- Exercise description:
The output is the lines below from the one with "Pan American Flight 28" through the one with "beyond London", both included, printed exactly and with no other line.

### Data excerpts ###

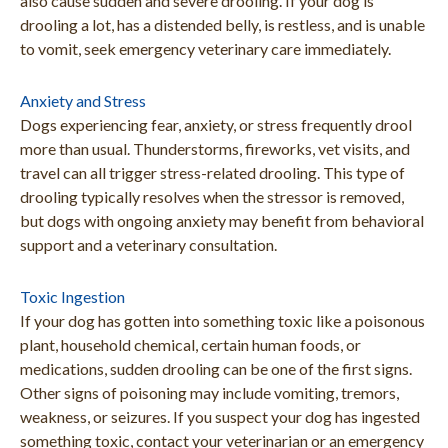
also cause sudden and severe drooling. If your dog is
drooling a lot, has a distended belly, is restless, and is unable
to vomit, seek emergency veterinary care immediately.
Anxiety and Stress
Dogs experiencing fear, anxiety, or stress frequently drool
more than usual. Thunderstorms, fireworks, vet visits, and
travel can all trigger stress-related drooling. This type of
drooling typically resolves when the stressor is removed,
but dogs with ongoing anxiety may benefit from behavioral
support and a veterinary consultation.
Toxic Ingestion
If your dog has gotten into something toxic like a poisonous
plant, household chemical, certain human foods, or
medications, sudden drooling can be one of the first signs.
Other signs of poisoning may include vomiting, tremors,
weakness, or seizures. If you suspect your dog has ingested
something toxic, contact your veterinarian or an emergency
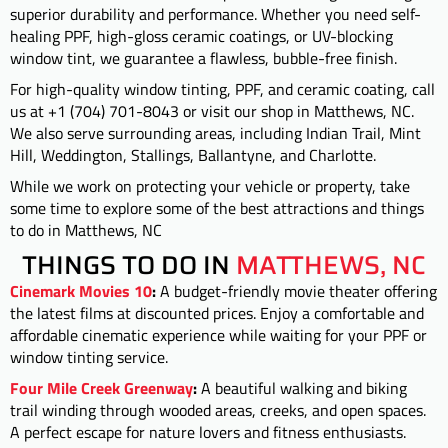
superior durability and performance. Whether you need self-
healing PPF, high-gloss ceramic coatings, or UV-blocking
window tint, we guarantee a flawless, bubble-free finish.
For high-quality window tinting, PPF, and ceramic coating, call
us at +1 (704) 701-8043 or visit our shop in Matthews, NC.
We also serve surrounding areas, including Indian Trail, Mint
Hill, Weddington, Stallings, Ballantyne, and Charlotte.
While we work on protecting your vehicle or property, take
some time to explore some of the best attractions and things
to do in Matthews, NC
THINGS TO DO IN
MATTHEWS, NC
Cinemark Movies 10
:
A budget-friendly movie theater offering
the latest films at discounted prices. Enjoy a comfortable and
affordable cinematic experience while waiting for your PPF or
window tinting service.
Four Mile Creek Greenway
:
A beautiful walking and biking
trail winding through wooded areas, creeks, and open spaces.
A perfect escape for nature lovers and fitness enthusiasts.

###
### Data excerpts ###

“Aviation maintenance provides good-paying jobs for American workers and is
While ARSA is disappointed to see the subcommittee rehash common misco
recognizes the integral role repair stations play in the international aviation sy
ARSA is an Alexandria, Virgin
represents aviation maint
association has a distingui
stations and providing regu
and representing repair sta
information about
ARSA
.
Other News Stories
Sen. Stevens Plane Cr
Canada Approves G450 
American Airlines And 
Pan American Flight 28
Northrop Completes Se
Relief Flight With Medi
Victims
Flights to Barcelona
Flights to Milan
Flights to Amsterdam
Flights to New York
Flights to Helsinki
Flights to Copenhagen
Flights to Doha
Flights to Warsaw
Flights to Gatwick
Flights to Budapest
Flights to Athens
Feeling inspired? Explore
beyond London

###

- Solution to the exercise:
Pan American Flight 28
Northrop Completes Se
Relief Flight With Medi
Victims
Flights to Barcelona
Flights to Milan
Flights to Amsterdam
Flights to New York
Flights to Helsinki
Flights to Copenhagen
Flights to Doha
Flights to Warsaw
Flights to Gatwick
Flights to Budapest
Flights to Athens
Feeling inspired? Explore
beyond London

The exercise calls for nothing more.